06:54Et donc, on a travaillé sur un rythme de travail original,
06:57par exemple en production,
06:58où aujourd'hui, les gens travaillent
07:00deux semaines sur quatre jours,
07:01une semaine sur cinq jours,
07:02parce qu'il faut faire concilier à la fois le fait
07:04que nous, on ait besoin de travailler sur cinq jours.
07:06Et donc, on a créé des équipes
07:07qui fait que nous, on travaille...
07:09D'adapter les 35 heures,
07:11d'adapter les 35 heures,
07:12c'est un rythme qui convient.
07:14Mais avec un jeu d'équipe qui fait que nous,
07:16on travaille cinq jours.
07:18Voilà, et donc, ce rythme convient bien,
07:21puisque ces personnes ont aussi des familles,
07:25des activités,
07:27et donc, ça nécessite...
07:28Et c'était pas forcément non plus l'attente,
07:30parce que ça veut dire des journées plus intenses.
07:33Et donc, est-ce que c'est ce qui convenait ?
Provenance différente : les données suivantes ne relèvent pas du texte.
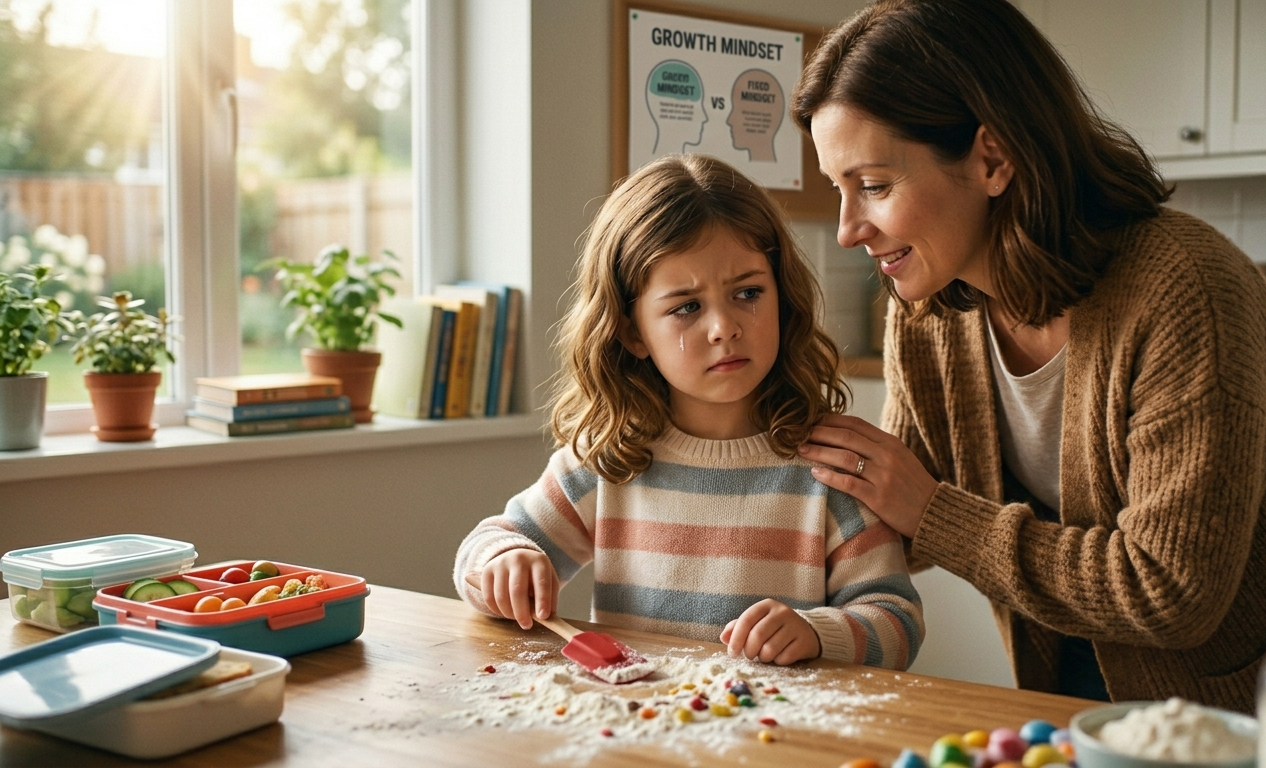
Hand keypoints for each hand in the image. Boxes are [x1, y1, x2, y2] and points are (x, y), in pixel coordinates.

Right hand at [479, 549, 559, 629]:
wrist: (518, 558)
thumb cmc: (536, 575)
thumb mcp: (549, 582)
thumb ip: (550, 599)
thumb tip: (547, 618)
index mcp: (539, 561)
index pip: (541, 582)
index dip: (542, 601)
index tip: (543, 617)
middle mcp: (519, 559)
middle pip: (517, 590)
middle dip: (521, 612)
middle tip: (526, 625)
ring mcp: (501, 563)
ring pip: (501, 596)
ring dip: (508, 613)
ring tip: (516, 618)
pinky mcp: (487, 570)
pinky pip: (488, 596)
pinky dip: (496, 610)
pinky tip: (505, 612)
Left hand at [720, 599, 819, 664]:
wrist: (806, 631)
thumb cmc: (774, 628)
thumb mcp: (756, 622)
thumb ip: (737, 628)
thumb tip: (723, 638)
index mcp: (767, 605)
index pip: (746, 619)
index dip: (736, 638)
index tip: (732, 653)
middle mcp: (782, 612)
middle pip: (757, 635)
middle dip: (749, 651)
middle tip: (750, 656)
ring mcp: (795, 626)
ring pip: (770, 649)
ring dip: (763, 658)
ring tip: (765, 655)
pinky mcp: (805, 640)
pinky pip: (784, 658)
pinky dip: (778, 661)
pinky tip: (780, 656)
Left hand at [798, 414, 937, 537]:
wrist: (935, 514)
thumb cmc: (913, 487)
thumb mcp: (900, 459)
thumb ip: (877, 447)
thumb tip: (846, 437)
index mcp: (891, 443)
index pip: (855, 424)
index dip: (830, 420)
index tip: (811, 420)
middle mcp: (887, 456)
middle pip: (846, 437)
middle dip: (819, 433)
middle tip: (798, 433)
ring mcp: (883, 476)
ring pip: (844, 457)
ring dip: (819, 452)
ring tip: (801, 450)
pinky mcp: (879, 498)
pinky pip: (848, 483)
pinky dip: (829, 476)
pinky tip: (814, 473)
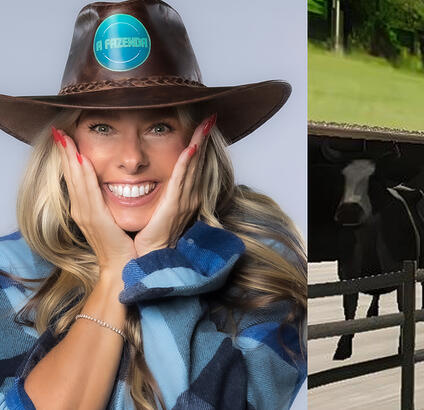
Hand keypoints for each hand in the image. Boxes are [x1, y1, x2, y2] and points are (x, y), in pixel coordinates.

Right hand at [52, 127, 137, 279]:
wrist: (124, 268)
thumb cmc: (123, 245)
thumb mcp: (113, 220)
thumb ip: (108, 204)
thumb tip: (111, 188)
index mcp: (86, 209)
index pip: (76, 177)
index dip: (69, 157)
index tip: (66, 138)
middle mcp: (81, 209)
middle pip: (71, 175)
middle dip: (65, 152)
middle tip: (59, 131)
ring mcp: (85, 214)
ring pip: (76, 179)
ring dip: (70, 157)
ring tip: (64, 137)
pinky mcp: (94, 218)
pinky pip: (88, 191)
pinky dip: (83, 174)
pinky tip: (80, 159)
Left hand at [133, 114, 215, 256]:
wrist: (146, 258)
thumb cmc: (148, 237)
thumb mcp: (156, 210)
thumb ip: (159, 193)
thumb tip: (147, 178)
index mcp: (183, 196)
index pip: (192, 165)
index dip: (198, 144)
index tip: (201, 125)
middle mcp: (188, 196)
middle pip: (198, 161)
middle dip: (203, 138)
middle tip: (209, 116)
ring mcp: (184, 201)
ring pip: (194, 166)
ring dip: (199, 144)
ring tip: (205, 124)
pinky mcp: (174, 206)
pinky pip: (182, 180)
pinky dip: (187, 163)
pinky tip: (191, 147)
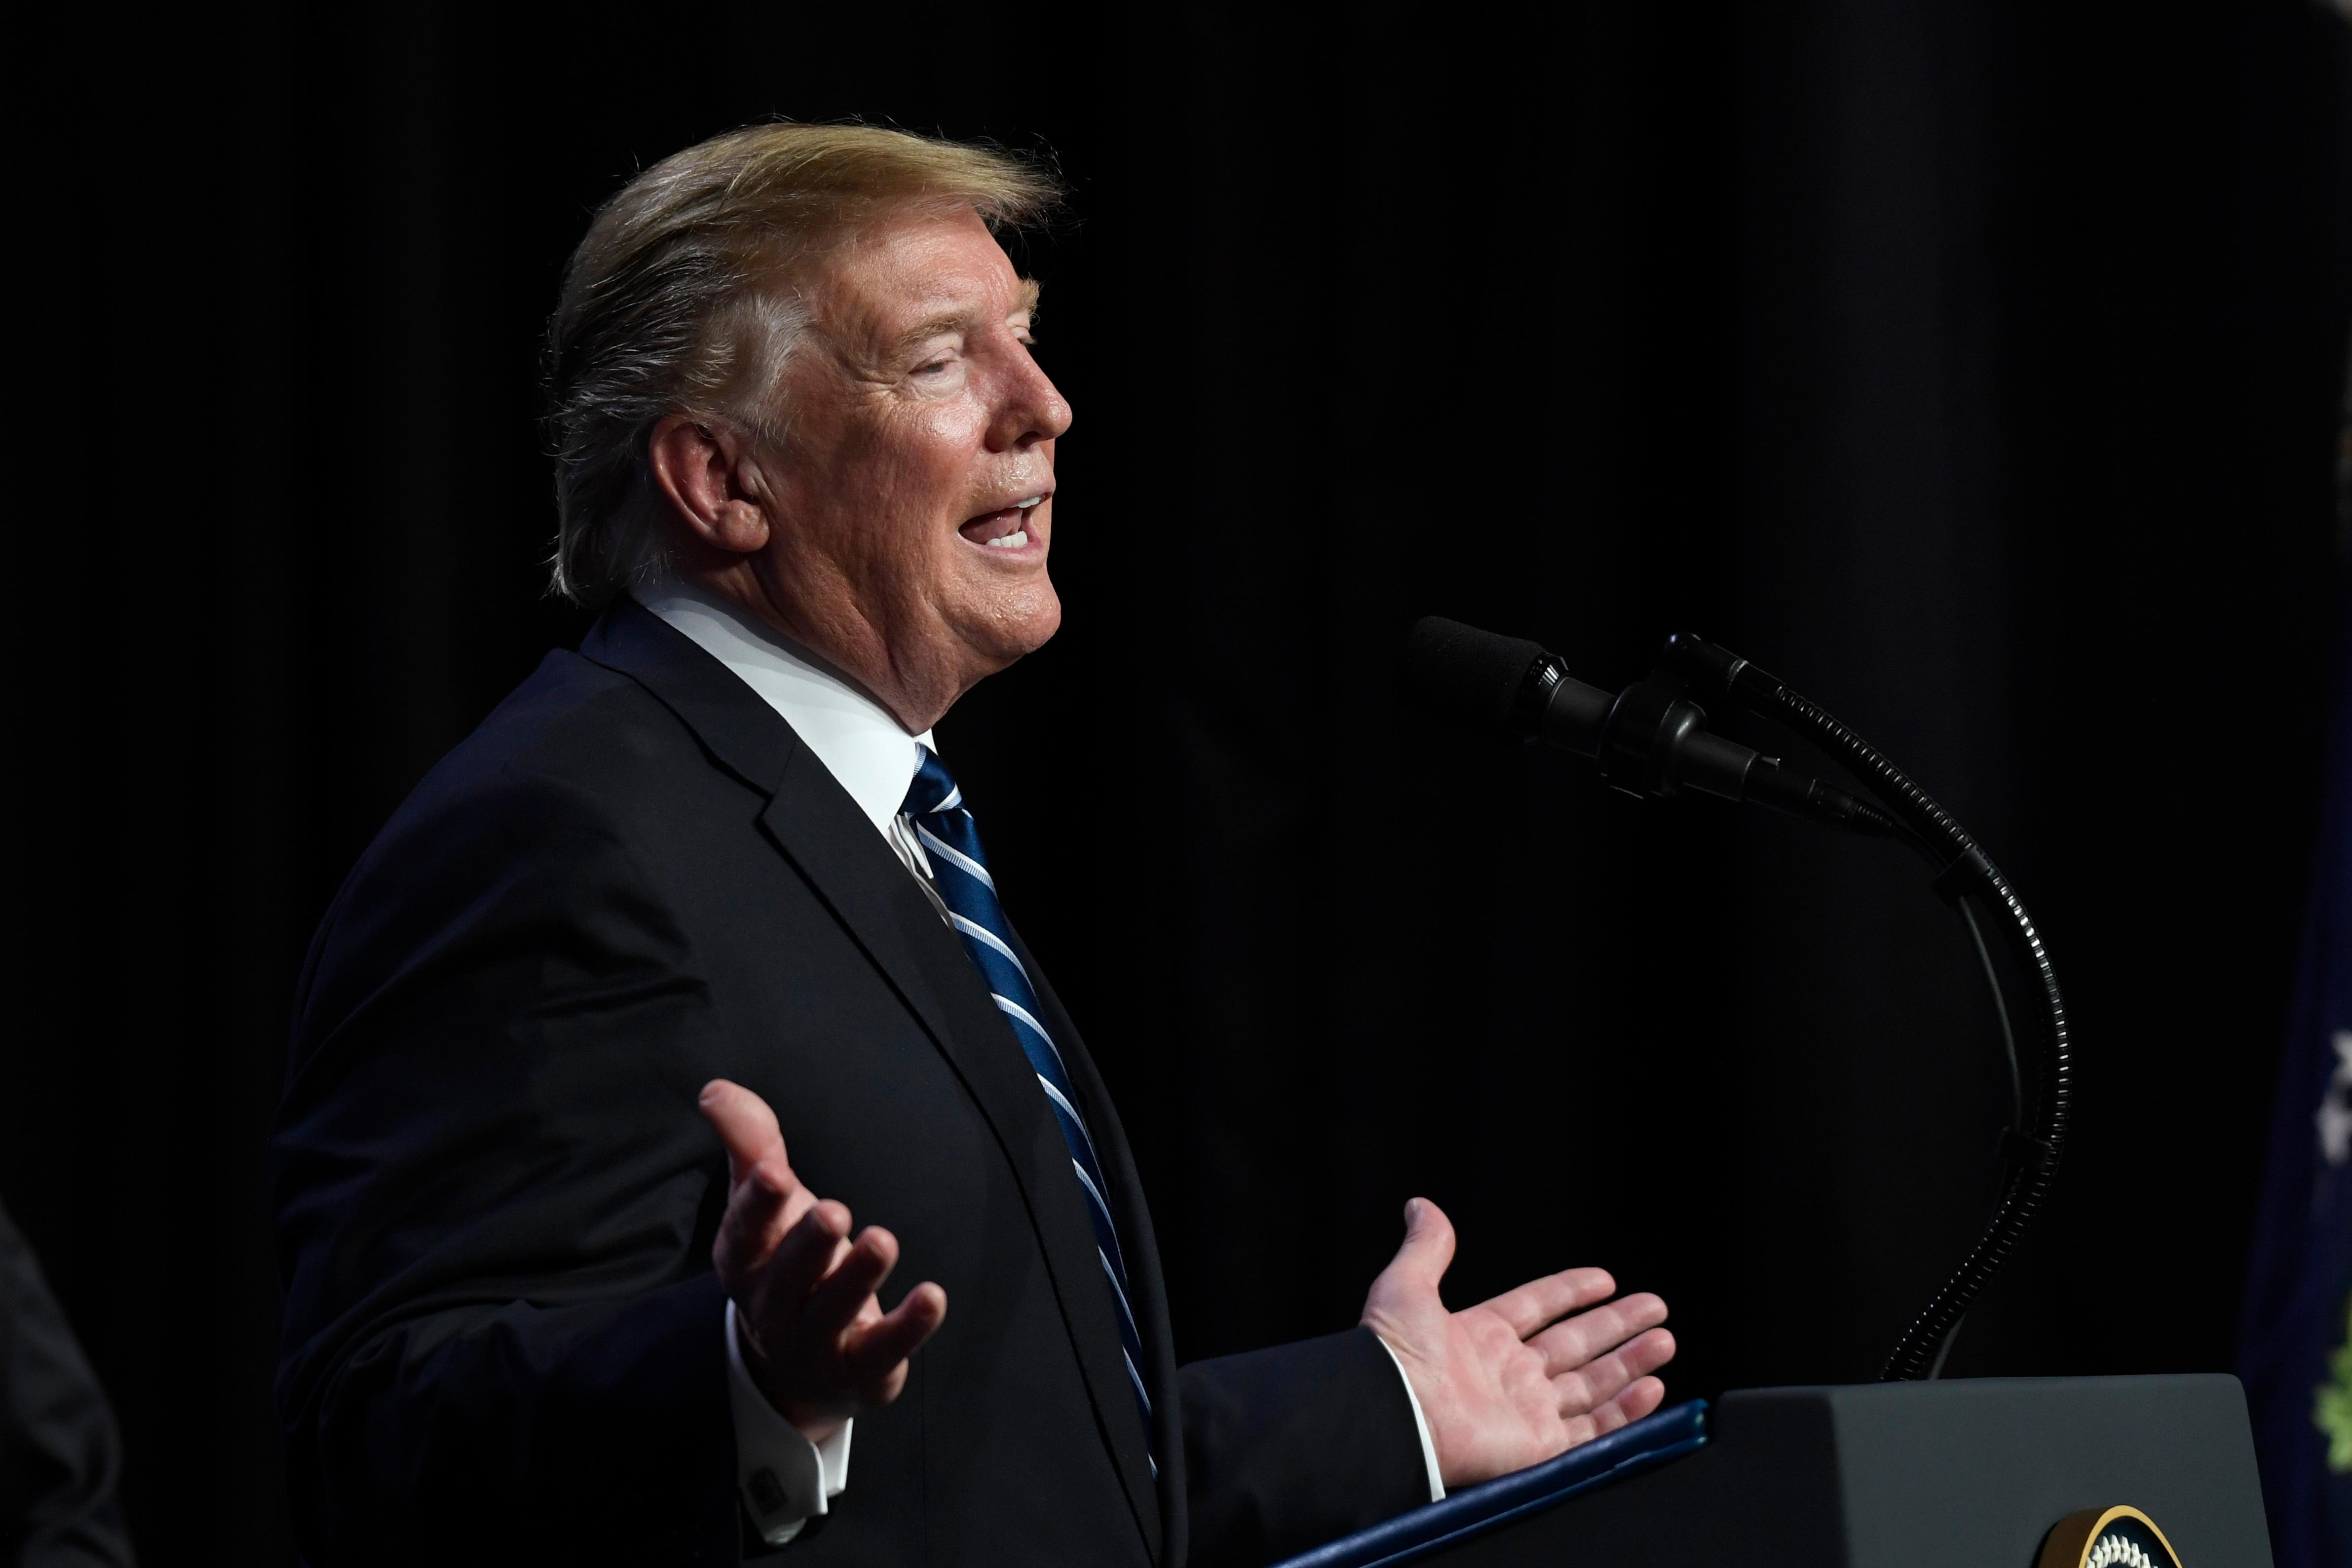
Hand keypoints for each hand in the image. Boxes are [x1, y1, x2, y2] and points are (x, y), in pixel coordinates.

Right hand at [700, 1079, 947, 1441]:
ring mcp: (815, 1343)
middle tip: (834, 1211)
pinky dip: (908, 1326)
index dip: (757, 1205)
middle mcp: (773, 1307)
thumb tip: (716, 1092)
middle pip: (787, 1277)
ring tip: (883, 1241)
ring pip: (833, 1311)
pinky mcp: (860, 1368)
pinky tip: (933, 1296)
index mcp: (745, 1261)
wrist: (797, 1369)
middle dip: (807, 1245)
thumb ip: (750, 1143)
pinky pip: (883, 1350)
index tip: (775, 1173)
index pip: (744, 1233)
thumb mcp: (765, 1202)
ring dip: (858, 1278)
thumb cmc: (784, 1262)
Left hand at [1360, 1198, 1673, 1488]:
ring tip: (1665, 1340)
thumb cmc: (1394, 1355)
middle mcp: (1509, 1374)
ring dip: (1631, 1363)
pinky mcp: (1541, 1447)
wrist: (1393, 1418)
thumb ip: (1426, 1247)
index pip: (1538, 1306)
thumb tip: (1420, 1205)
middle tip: (1656, 1307)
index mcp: (1480, 1336)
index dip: (1571, 1291)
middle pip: (1576, 1344)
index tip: (1605, 1279)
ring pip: (1593, 1386)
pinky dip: (1626, 1411)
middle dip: (1617, 1326)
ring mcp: (1527, 1412)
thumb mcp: (1407, 1287)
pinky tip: (1653, 1388)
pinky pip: (1593, 1430)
07:35Et le mieux, c'est de leur demander
07:38de travailler sur les solutions.
07:39Et donc, c'est ce qu'on a fait depuis deux ans maintenant,
07:41et ça fonctionne bien.
07:43Mais voilà, des solutions,
07:44on en a imaginé d'autres concrètes,
07:46comme on a mis en place un bus pour les véhiculer.
07:51Mais pareil, est-ce qu'on allait faire ?
07:53Mais est-ce qu'ils allaient prendre ce bus ?
07:54Oui.
07:55Ben finalement, oui,
07:56parce qu'aujourd'hui, la mobilité,
07:57c'est un vrai enjeu.
07:58Il faut que ça réponde à un besoin concret.
07:59Il faut que ça réponde à un besoin.